Boeing 787 Dreamliner. An assessment of the new Boeing 787 “Dreamliner” airplane was published in the Journal of Case Research in Business and Economics (December 2014). Boeing planned to build and deliver 3,500 of these aircraft within the first 20 years of the 787 program. The researchers used simulation to estimate the number of annual deliveries of 787 airplanes (expressed as a percentage of total Boeing aircraft deliveries during the year). In the fifth year of the program, deliveries were uniformly distributed over the range 2.5% to 5.5%. Assuming the simulated results are accurate, what is the probability that the number of Boeing 787s built and delivered in the fifth year of the program exceeds 4% of the total Boeing aircraft deliveries during the year?

Short answer

The probability that the number of Boeing 787s built and delivered in the program's fifth year exceeds 4% of the total Boeing aircraft deliveries during the year is 0.5.

Step-by-step solution

Given information

The deliveries of 787 Dreamliner airplanes in the fifth year of the 787 programs are expressed as a percentage of total Boeing aircraft deliveries during the year.

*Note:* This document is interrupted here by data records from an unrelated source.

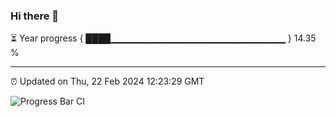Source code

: ### Hi there 👋

⏳ Year progress { ████▁▁▁▁▁▁▁▁▁▁▁▁▁▁▁▁▁▁▁▁▁▁▁▁▁▁ } 14.35 %

---

⏰ Updated on Thu, 22 Feb 2024 12:23:29 GMT

![Progress Bar CI](https://github.com/liununu/liununu/workflows/Progress%20Bar%20CI/badge.svg)
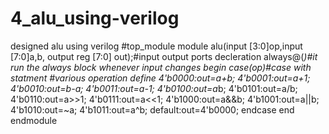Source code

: # 4_alu_using-verilog
designed alu using verilog
#top_module
module alu(input [3:0]op,input [7:0]a,b, output reg [7:0] out);#input output ports decleration
always@(*)#it run the always block whenever input changes
begin
case(op)#case with statment #various operation define
4'b0000:out=a+b;
4'b0001:out=a+1;
4'b0010:out=b-a;
4'b0011:out=a-1;
4'b0100:out=a*b;
4'b0101:out=a/b;
4'b0110:out=a>>1;
4'b0111:out=a<<1;
4'b1000:out=a&&b;
4'b1001:out=a||b;
4'b1010:out=~a;
4'b1011:out=a^b;
default:out=4'b0000;
endcase
end
endmodule

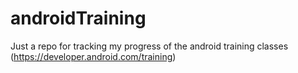 # androidTraining

Just a repo for tracking my progress of the android training classes (https://developer.android.com/training)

Define the random variable and compute the probability

Let X denotes the percentage of Boeing 787s delivered in the fifth year of the program of the total Boeing aircraft.

Therefore, X is uniformly distributed in the interval between 2.5 and 5.5.

The probability that the number of Boeing 787s built and delivered in the fifth year of the program exceeds 4% of the total Boeing aircraft deliveries during the year is obtained as:

$\begin{array}{rcl}P\left(X>4\right)& =& P\left(4<X<5.5\right)\\ & =& \frac{5.5-4}{5.5-2.5}\\ & =& \frac{1.5}{3}\\ & =& 0.5\end{array}$

For the uniform distribution: $\mathit{P}\left(\mathit{a}<\mathit{x}<\mathit{b}\right)\mathbf{=}\frac{\mathbf{b}\mathbf{-}\mathbf{a}}{\mathbf{d}\mathbf{-}\mathbf{c}}\mathbf{,}\mathit{c}\mathbf{⩽}\mathit{a}\mathbf{<}\mathit{b}\mathbf{⩽}\mathit{d}$.

Therefore, the required probability is 0.5.